March 28, 2002
Vol. 21 No. 12

current issue
archive / search

    Compton lectures return to explore universe and its ultimate fate

    By Steve Koppes
    News Office

    Learn how cosmologists are finding answers to such queries as how the universe came into existence and what will be its ultimate fate in a series of free, public lectures at the University beginning Saturday, April 6.

    The series of 10 lectures, titled “Sketching the Biggest Picture––The Adventure of Experimental Cosmology,” will be held Saturday mornings from 11 a.m. to noon through June 15 in Room 106 of the Kersten Physics Teaching Center, 5720 S. Ellis Ave. There will be no lecture May 11.

    Clem Pryke, Senior Research Associate in Astronomy & Astrophysics, will present the lectures.

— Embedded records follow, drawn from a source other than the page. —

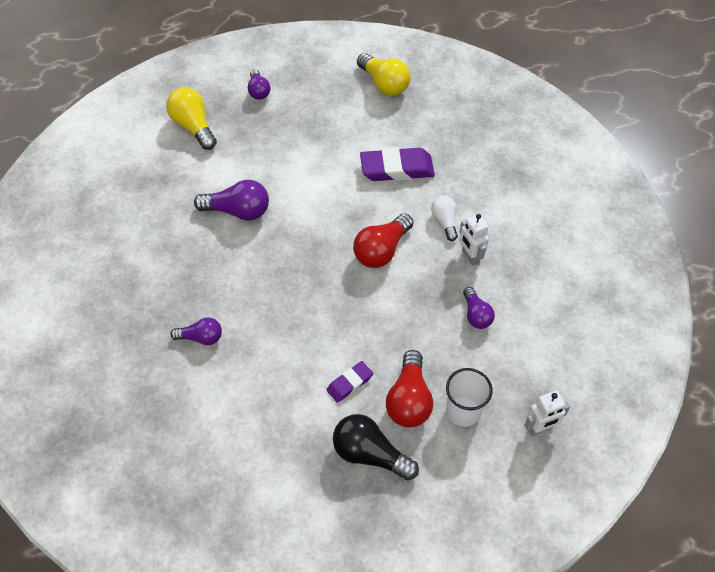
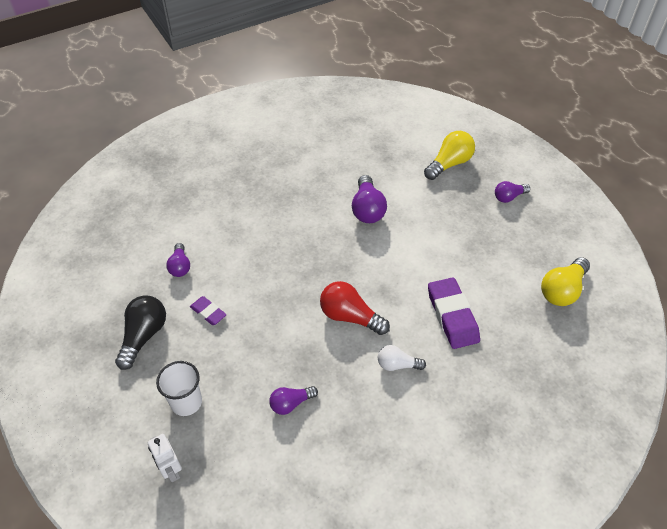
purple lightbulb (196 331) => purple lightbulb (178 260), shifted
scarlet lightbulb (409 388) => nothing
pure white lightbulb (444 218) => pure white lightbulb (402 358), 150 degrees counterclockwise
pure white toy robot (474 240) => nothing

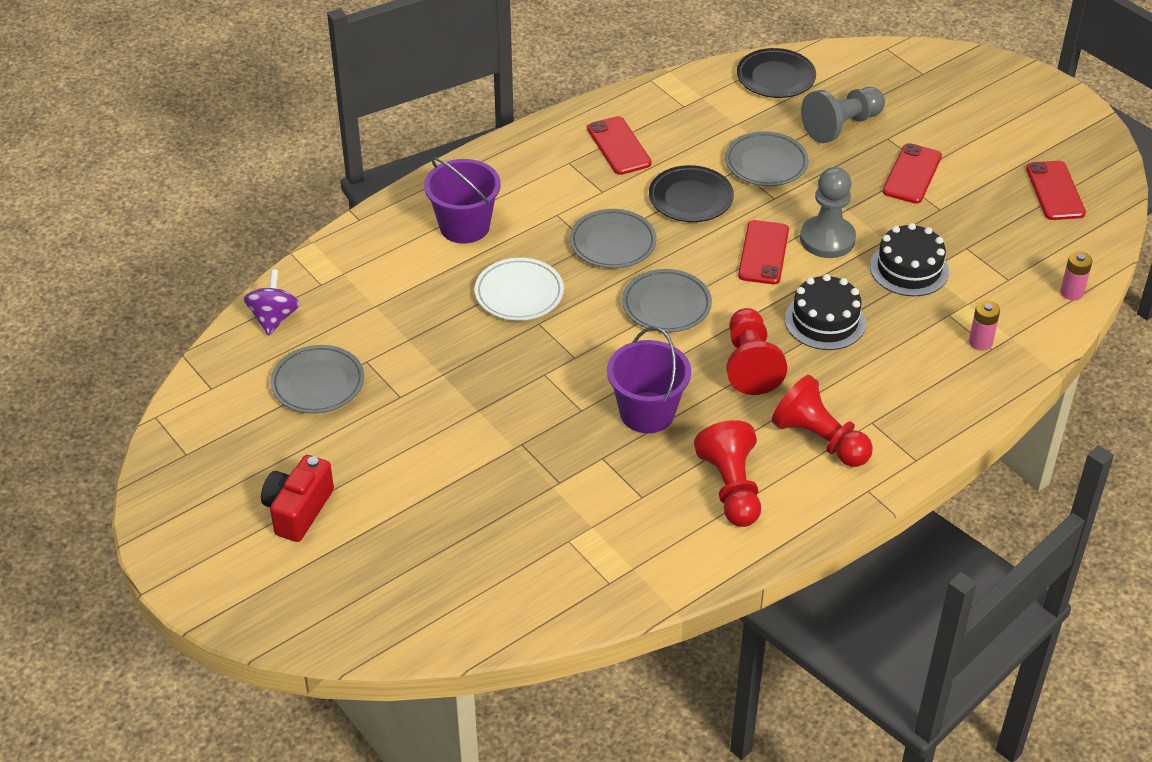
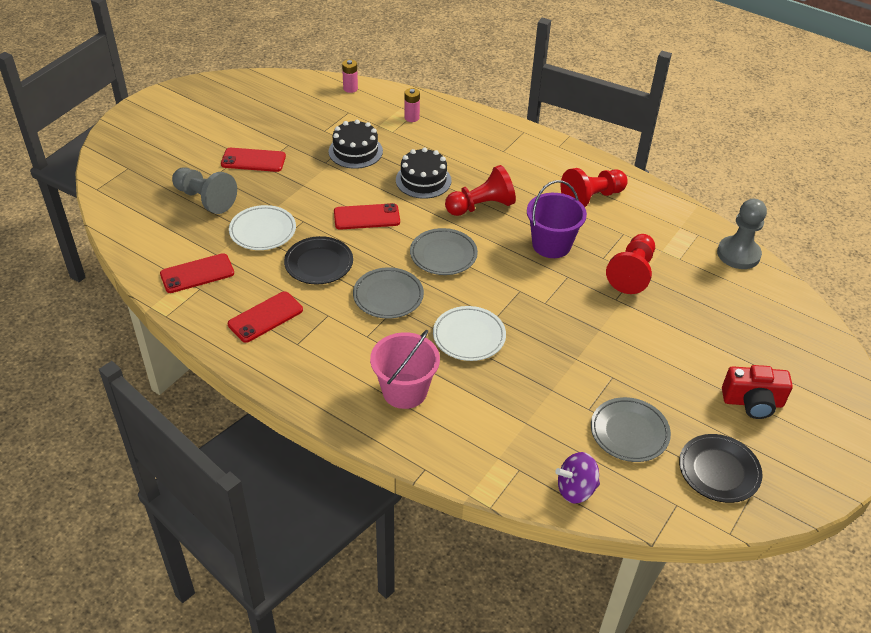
purple pail (462 200) => rosy pail (405 369)
ash-grey flat dish (767 158) => pure white flat dish (262 227)
jet-black flat dish (776 73) => jet-black flat dish (720 468), shifted
scarlet pawn (822 421) => scarlet pawn (630 264), shifted
ash-grey pawn (828 212) => ash-grey pawn (742 234), shifted
scarlet mobile phone (1056 190) => scarlet mobile phone (197 273), shifted

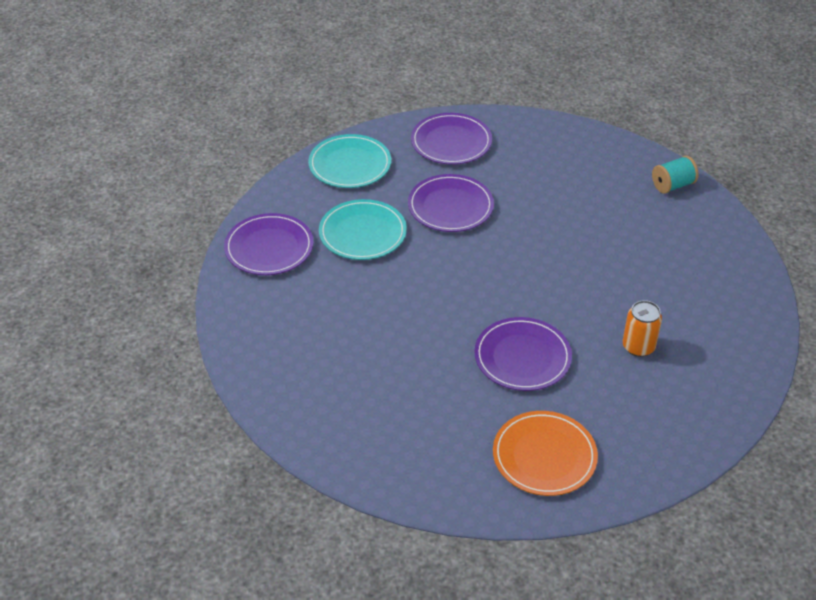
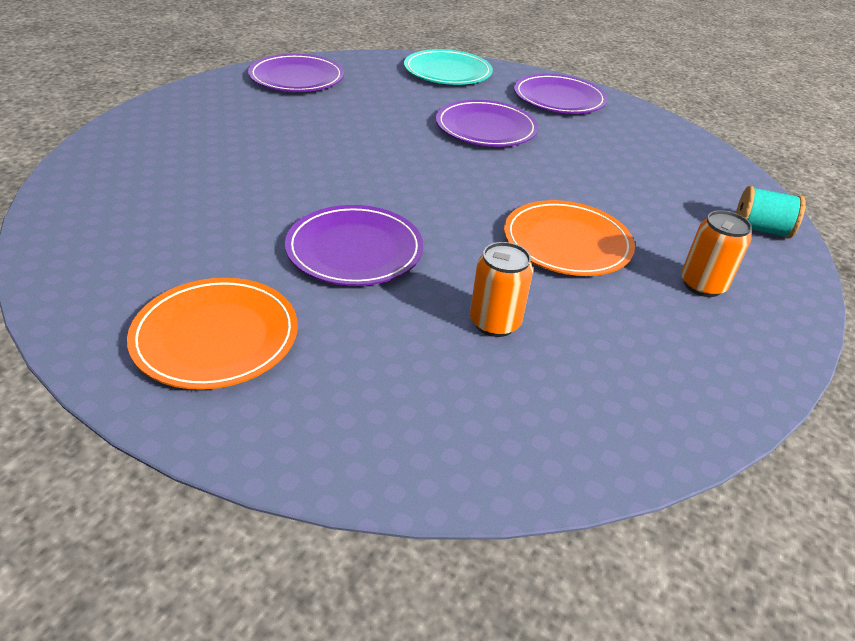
turquoise flat dish (363 229) => nothing
nothing => orange-coloured flat dish (569 238)
nothing => orange-coloured soda can (716 253)

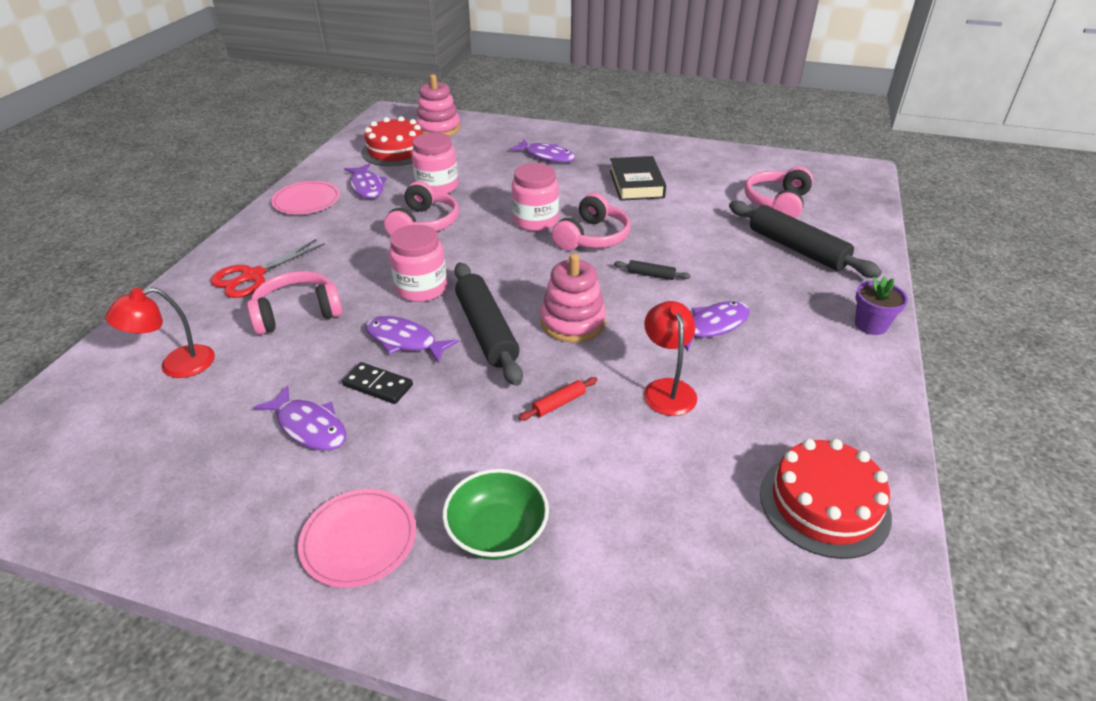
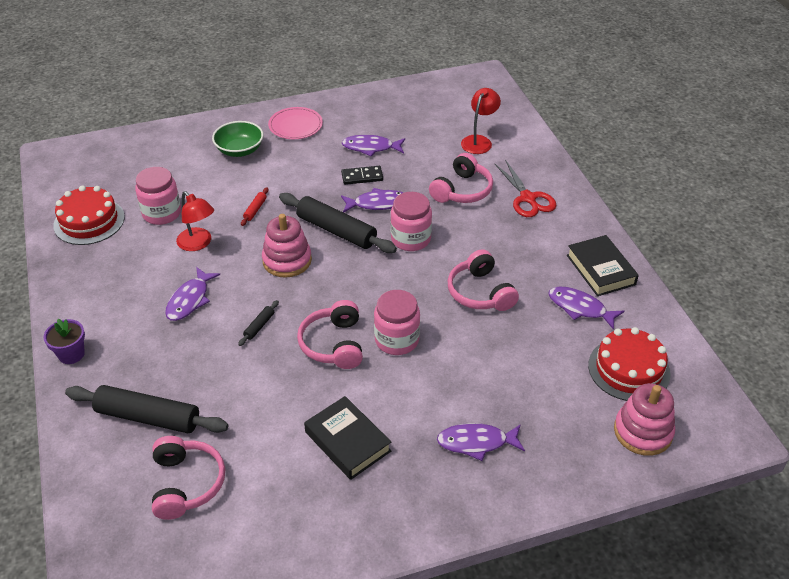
scarlet shears (267 268) => scarlet shears (525 188), 150 degrees clockwise
rosy flat dish (305 197) => jet-black hardback (603 265)
rosy jam jar (434 163) => rosy jam jar (158 196), shifted
jet-black pastry roller (652 270) => jet-black pastry roller (258 323), 45 degrees counterclockwise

    Pryke, who earned B.A. and Ph.D. degrees from the University of Leeds in the United Kingdom, has, since August 1998, participated in cosmology experiments as a member of the Degree Angular Scale Interferometer research team at the Center for Astrophysical Research in Antarctica.

    The talks are the 55th series of the Arthur Holly Compton Lectures, sponsored each fall and spring by the University’s Enrico Fermi Institute.

    A Chicago physicist and Nobel laureate, Compton is best known for demonstrating that light has the characteristics of both a wave and a particle.